呆けたように、タイクウは口を開けその空を眺めてしまう。
「おら、立てんだろ? もうガキじゃねぇんだから」
「あ、うん」
ヒダカに促され、タイクウは両膝に力を入れて立ち上がる。不思議なことに、心が少しすっきりとしていて体も軽い気がした。
「またデカい身体丸めてうじうじしてやがったら、遠慮なく蹴り飛ばすからな」
「はは、暴力は程々にしてね」
これは一応、ヒダカに励ましてもらったと言うことだろうか。ちょっと納得いかない気もするけど。
なんだか照れ臭くなって、タイクウは無意識にパンツの尻ポケットに手を伸ばす。
「あ」
くしゃくしゃになった何かが入っているのに気づき、思わず声を上げた。
「ごめんヒダカ。僕、まだ桜さんのおつかい終わってなかった」
「はぁ⁉ 何してんだよ、
「ごめん! 急いで買ってくるから、先に時雨さんのところに行ってて! あ、そのアイスコーヒー、口つけてないやつだからヒダカが飲んじゃって」
そう言って、タイクウはヒダカにアイスコーヒーを託す。慌ててペットボトルを掴んで、タイクウはヒダカの怒号を背に駆け出した。
力強くコンクリートを蹴って、風を切り前へと進んでいく。願掛けのために長く伸ばした髪が、馬の尾のように揺れている。
本当に、ヒダカには昔から助けてもらってばっかりだ。
タイクウの口元には苦笑が浮かんでいた。
「『へらへら笑って、天井の灯りでも見てろ』みたいなことも、言われたことあったっけ。懐かしいな」
灯りを見上げても眩しいだけじゃないかと思いながら、素直に天井を見上げたことを思い出す。要するに顔を上げろという意味だったのだが、思春期だったからか、なんとも遠回しな言い方をされたものだ。
思い出し笑いをしながら、タイクウは少し歩調を弱めて歩き出す。
百花のことは心配だけど、彼女の強さを信じよう。彩雲であれだけ努力して輝いていた彼女が、ここで頑張れないわけがないのだから、まだいくらでもやり直せるはずだ。

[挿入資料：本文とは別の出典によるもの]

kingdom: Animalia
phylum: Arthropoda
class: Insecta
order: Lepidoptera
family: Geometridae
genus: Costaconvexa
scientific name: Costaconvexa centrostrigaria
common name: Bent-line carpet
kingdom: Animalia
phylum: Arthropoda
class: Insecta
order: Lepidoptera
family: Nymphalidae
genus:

横断歩道の前まで来るとタイミング悪く信号が赤になり、タイクウは足を止める。すると、どこから飛んできたのか、紙のチラシが道路に舞い下り、通行人に踏まれ、車やバイクに轢かれて潰されぐしゃぐしゃになっていくのが目に入った。
ふとタイクウの頭に、暗い考えが下りてきた。
やり直せることだったらいい。けれど、もし取り返しのつかないことをしてしまったら、自分は一体どうなるのだろう。
癒せない傷を負いながら、ぐちゃぐちゃな心でそれでも立ち上がって、前に進むことができるのだろうか。
信号が青に変わっても、タイクウはその場から動けずにいた。グローブとコーチジャケットの袖に隠された右腕が、ちくりと痛む。
例えばあの一斉降下作戦の時のような、ヒダカの命にかかわるような選択を誤ってしまったとしたら――。
心臓が悲鳴を上げて、タイクウは思わず息を呑む。だらりと垂らした両腕が小刻みに震えていた。
「大事な選択は、絶対に間違えないようにしなくちゃ。間違えたくない。絶対に――」
タイクウはその言葉を心に刻みつけるように、強く拳を握りしめた。